Tempo de palavras sem fala,
Meu silêncio.
Tempo da consciência do medo.
Medo da lua, do escuro, do trovão.
- Atavismo? Acho que não... -
Tempo de desamparo e de abismos,
Da escola-prisão, da cidade-prisão.
Naquele tempo lento somente o rio era movimento...
O trem-de-ferro, minha metáfora do mundo,
Mundo que eu não conhecia, mundo que não era meu.
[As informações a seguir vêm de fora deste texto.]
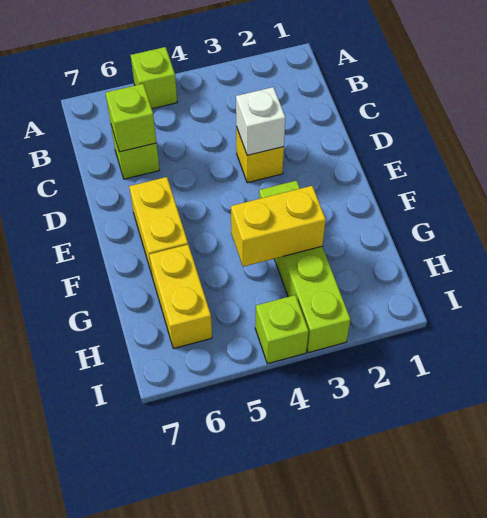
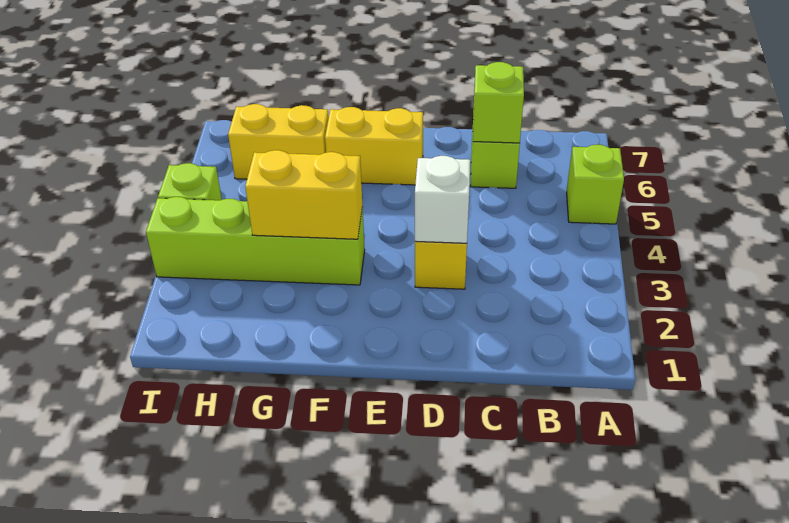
yellow 1x2 brick [231,186,326,267] -> yellow 1x2 brick turned to [245,150,362,239]

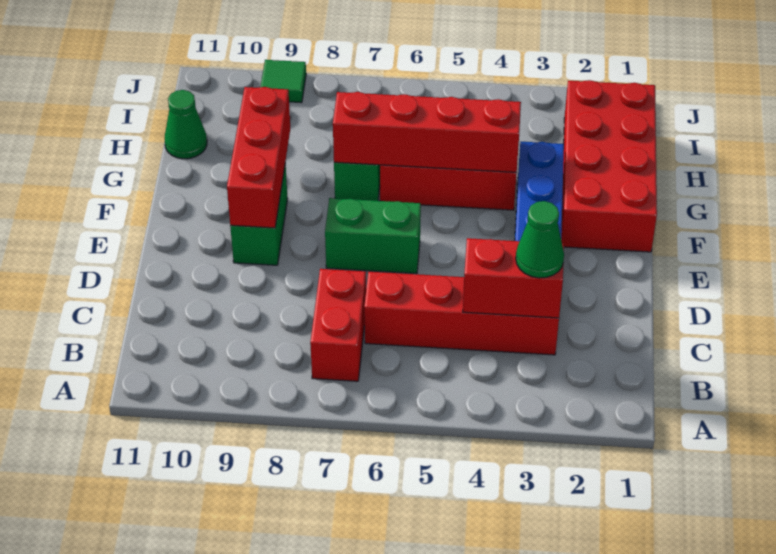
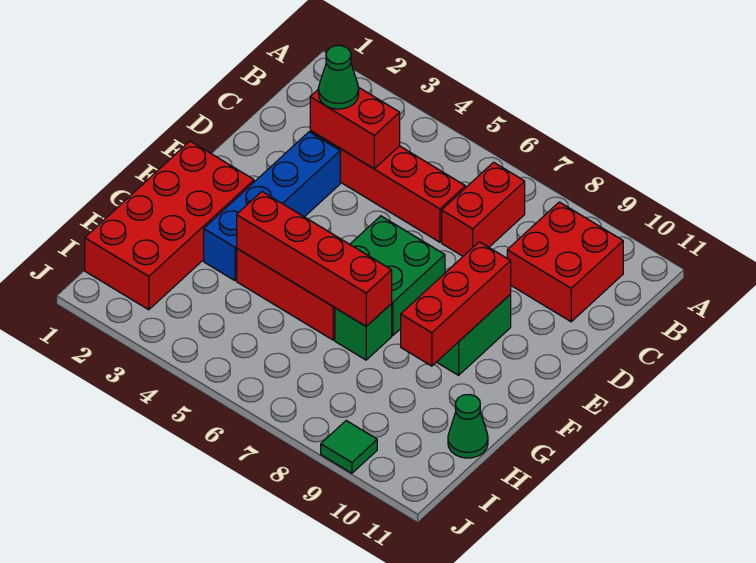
none -> red 2x2 brick [507,202,623,322]
green 1x2 brick [325,198,421,274] -> green 2x2 brick [350,216,445,336]

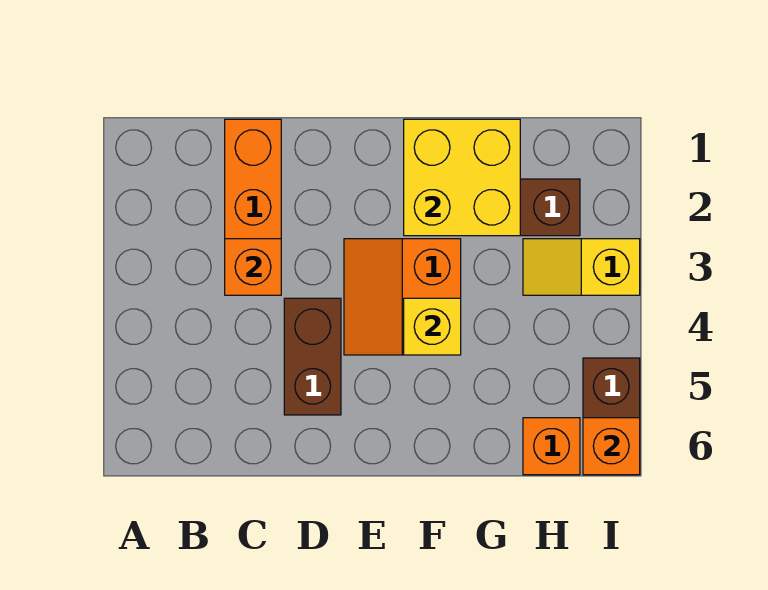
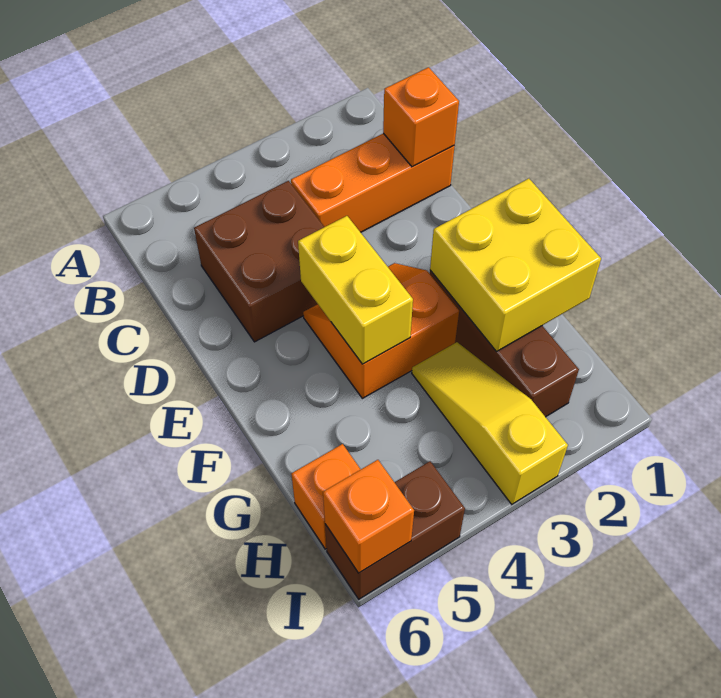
orange 1x1 brick [225,239,281,295] -> orange 1x1 brick moved to [383,67,459,167]
brown 1x2 brick [284,298,341,415] -> brown 2x2 brick [194,181,324,342]
yellow 1x1 brick [404,298,461,355] -> yellow 1x2 brick [298,216,413,364]
yellow 1x2 slope [523,239,640,295] -> yellow 1x3 slope [412,342,568,504]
Tinha pressa de viver, de seguir os trilhos,
Mas não saí da estação.
A ponte imóvel, a pedra imóvel,
A hora dos sinos, do apito da fábrica,
Surpresa nenhuma, nenhuma transformação.
Ritmo de velhos em procissão.
A mesma festa de São João.
Só o cinema fechou.
Caminhos batidos.
Faria Lemos, Carangola, Catuné,
Pedra Dourada, Espera Feliz,
Uma vez Manhuaçu, Manhumirim,
Porciúncula, Natividade, Varre-Sai.
O ir e vir da escola:
- “Bom dia, Dona Dinorah”!
- “Boa tarde, Seu Olinto”!
O prédio branco do hospital,
A cadeia cinza, a escola cinza,
A praça da matriz e as murtas podadas em forma de bichos.
Desfilam os loucos sobre os paralelepípedos da rua principal.
E tinha Sá Eulália em visitas à casa de minha avó.
- Sá Eulália não acreditava em arranha-céus -
Foi escrava, todos diziam, e ela confirmava,
Mas não tinha idade, não se lembrava, de tão velha.
Tinha o Homem do Palmito que batia de casa em casa:
- “Olha o palmito”! – e eu fugia dele, com medo do surrão.
O hotel ainda está lá, hoje se chama “Colonial”.
O trem da Leopoldina não existe mais.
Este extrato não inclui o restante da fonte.